- Do this -
Retype, unchanged, the part of the items that opens with their first line and closes with the line containing "v(4.06, 5) *", including both of those lines.

(Stored data)
>> start

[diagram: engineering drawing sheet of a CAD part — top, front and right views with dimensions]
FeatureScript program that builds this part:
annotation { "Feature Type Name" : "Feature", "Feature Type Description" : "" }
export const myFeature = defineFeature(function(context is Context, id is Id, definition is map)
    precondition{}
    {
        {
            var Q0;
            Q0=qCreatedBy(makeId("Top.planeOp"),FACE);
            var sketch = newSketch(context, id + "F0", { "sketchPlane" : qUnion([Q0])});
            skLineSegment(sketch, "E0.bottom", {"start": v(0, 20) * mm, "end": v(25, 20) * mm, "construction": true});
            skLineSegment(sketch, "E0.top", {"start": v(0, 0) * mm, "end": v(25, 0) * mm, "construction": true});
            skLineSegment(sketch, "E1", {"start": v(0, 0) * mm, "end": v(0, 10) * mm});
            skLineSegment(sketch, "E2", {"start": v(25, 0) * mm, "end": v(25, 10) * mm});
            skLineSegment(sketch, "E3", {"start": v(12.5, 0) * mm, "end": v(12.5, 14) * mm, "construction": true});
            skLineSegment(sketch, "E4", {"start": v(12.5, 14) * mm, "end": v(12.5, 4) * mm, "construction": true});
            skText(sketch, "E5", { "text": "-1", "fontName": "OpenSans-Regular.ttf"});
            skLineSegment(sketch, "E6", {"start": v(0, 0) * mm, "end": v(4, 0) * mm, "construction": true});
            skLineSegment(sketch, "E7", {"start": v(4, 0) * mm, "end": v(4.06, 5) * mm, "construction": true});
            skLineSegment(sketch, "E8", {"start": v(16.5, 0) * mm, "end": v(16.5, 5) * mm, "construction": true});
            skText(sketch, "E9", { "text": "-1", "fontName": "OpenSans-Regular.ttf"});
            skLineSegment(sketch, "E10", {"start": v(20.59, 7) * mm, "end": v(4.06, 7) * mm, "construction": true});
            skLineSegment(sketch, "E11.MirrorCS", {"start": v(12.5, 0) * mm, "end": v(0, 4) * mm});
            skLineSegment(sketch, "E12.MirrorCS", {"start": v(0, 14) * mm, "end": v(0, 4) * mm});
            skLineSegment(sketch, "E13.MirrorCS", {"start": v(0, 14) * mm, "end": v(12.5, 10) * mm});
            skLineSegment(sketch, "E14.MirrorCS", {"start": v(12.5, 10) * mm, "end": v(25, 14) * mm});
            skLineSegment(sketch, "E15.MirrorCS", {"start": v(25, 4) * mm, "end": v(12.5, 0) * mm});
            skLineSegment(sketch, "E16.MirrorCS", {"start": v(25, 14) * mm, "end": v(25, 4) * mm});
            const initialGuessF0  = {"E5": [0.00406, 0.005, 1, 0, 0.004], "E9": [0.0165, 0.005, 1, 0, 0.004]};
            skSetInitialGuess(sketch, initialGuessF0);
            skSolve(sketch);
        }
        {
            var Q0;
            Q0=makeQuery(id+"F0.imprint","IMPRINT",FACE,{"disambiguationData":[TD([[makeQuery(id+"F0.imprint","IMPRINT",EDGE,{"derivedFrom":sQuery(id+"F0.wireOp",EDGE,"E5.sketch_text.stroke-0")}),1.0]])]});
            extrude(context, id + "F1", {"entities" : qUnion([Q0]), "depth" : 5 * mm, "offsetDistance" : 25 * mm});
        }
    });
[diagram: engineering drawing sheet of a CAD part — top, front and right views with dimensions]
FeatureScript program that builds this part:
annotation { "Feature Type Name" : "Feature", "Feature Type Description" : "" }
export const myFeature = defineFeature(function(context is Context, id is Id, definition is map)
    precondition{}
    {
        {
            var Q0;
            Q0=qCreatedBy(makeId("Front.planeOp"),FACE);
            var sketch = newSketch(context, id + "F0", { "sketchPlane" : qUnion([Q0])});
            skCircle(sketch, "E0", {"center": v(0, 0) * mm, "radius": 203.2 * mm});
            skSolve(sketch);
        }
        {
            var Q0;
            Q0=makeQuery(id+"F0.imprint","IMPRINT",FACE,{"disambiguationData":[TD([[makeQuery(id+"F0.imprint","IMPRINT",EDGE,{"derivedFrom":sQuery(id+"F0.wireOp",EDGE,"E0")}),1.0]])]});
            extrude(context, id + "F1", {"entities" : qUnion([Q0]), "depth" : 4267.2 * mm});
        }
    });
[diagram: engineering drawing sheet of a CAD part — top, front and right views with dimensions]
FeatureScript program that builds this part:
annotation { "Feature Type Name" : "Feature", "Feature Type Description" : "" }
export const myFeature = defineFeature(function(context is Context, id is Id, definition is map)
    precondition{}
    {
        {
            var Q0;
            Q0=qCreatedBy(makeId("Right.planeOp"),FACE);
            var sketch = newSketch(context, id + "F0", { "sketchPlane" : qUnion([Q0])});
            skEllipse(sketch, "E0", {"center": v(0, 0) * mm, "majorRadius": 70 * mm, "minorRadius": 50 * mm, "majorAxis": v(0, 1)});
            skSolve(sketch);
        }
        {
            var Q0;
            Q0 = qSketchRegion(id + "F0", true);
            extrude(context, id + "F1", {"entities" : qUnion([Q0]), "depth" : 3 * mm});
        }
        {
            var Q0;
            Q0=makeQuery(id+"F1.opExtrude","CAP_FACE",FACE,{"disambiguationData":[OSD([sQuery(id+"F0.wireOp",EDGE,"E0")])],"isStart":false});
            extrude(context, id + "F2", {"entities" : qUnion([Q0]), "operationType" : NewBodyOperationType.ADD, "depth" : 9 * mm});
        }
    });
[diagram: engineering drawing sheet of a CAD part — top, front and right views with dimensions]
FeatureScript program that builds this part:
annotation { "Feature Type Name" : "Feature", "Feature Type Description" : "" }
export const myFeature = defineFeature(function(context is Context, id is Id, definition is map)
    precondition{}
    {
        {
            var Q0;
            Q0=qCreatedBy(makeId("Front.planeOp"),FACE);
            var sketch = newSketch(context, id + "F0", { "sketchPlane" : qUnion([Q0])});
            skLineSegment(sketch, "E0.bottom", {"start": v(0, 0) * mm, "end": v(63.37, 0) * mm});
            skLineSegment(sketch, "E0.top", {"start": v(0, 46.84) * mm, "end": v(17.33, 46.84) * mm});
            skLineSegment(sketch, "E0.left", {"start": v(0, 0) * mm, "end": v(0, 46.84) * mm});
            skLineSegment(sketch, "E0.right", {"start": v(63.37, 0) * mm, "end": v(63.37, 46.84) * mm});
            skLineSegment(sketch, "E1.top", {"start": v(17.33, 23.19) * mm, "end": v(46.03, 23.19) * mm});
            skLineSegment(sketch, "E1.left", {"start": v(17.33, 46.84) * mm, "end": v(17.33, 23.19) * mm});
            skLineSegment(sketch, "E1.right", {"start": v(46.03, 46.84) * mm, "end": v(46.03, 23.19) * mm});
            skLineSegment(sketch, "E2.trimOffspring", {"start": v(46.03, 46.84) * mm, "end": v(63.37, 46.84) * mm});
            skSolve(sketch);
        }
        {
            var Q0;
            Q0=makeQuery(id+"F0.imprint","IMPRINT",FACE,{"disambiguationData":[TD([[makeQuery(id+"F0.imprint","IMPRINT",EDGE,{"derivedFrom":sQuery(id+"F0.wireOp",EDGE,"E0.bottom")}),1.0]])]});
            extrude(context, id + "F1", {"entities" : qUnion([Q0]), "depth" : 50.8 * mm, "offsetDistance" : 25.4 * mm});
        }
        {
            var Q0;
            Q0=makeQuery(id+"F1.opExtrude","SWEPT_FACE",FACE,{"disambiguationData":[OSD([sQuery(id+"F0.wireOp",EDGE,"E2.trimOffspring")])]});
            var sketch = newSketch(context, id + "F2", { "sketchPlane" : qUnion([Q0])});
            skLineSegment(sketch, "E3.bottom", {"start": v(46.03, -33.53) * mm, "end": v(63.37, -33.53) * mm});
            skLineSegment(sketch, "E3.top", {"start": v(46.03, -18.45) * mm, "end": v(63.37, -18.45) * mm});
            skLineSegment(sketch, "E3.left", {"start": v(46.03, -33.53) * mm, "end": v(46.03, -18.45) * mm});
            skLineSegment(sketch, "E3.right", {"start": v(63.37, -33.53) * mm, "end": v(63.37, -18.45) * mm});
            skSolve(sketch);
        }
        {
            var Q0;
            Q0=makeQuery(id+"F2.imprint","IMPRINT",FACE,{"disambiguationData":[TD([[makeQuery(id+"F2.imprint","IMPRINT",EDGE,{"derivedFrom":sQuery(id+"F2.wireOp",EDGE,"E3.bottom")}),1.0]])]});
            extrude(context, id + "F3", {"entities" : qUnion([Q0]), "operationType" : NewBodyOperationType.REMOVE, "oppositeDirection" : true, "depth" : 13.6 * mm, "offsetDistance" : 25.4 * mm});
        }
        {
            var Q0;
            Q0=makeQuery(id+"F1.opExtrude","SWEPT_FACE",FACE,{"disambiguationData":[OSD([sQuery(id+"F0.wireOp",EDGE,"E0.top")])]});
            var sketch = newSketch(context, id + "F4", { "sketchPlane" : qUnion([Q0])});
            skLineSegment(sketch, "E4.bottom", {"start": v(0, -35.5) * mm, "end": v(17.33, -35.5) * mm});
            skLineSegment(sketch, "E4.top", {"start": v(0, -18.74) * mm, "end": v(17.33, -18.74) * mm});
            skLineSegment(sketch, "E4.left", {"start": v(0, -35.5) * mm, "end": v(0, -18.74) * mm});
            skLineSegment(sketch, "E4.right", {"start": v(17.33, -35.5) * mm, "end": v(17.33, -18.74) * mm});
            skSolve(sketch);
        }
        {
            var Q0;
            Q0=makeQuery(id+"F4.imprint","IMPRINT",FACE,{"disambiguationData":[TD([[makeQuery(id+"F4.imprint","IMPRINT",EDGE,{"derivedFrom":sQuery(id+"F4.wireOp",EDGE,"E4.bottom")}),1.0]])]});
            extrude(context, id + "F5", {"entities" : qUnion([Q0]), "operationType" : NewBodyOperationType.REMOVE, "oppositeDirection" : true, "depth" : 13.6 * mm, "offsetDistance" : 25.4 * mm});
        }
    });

>> end

- The solution -
[diagram: engineering drawing sheet of a CAD part — top, front and right views with dimensions]
FeatureScript program that builds this part:
annotation { "Feature Type Name" : "Feature", "Feature Type Description" : "" }
export const myFeature = defineFeature(function(context is Context, id is Id, definition is map)
    precondition{}
    {
        {
            var Q0;
            Q0=qCreatedBy(makeId("Top.planeOp"),FACE);
            var sketch = newSketch(context, id + "F0", { "sketchPlane" : qUnion([Q0])});
            skLineSegment(sketch, "E0.bottom", {"start": v(0, 20) * mm, "end": v(25, 20) * mm, "construction": true});
            skLineSegment(sketch, "E0.top", {"start": v(0, 0) * mm, "end": v(25, 0) * mm, "construction": true});
            skLineSegment(sketch, "E1", {"start": v(0, 0) * mm, "end": v(0, 10) * mm});
            skLineSegment(sketch, "E2", {"start": v(25, 0) * mm, "end": v(25, 10) * mm});
            skLineSegment(sketch, "E3", {"start": v(12.5, 0) * mm, "end": v(12.5, 14) * mm, "construction": true});
            skLineSegment(sketch, "E4", {"start": v(12.5, 14) * mm, "end": v(12.5, 4) * mm, "construction": true});
            skText(sketch, "E5", { "text": "-1", "fontName": "OpenSans-Regular.ttf"});
            skLineSegment(sketch, "E6", {"start": v(0, 0) * mm, "end": v(4, 0) * mm, "construction": true});
            skLineSegment(sketch, "E7", {"start": v(4, 0) * mm, "end": v(4.06, 5) * mm, "construction": true});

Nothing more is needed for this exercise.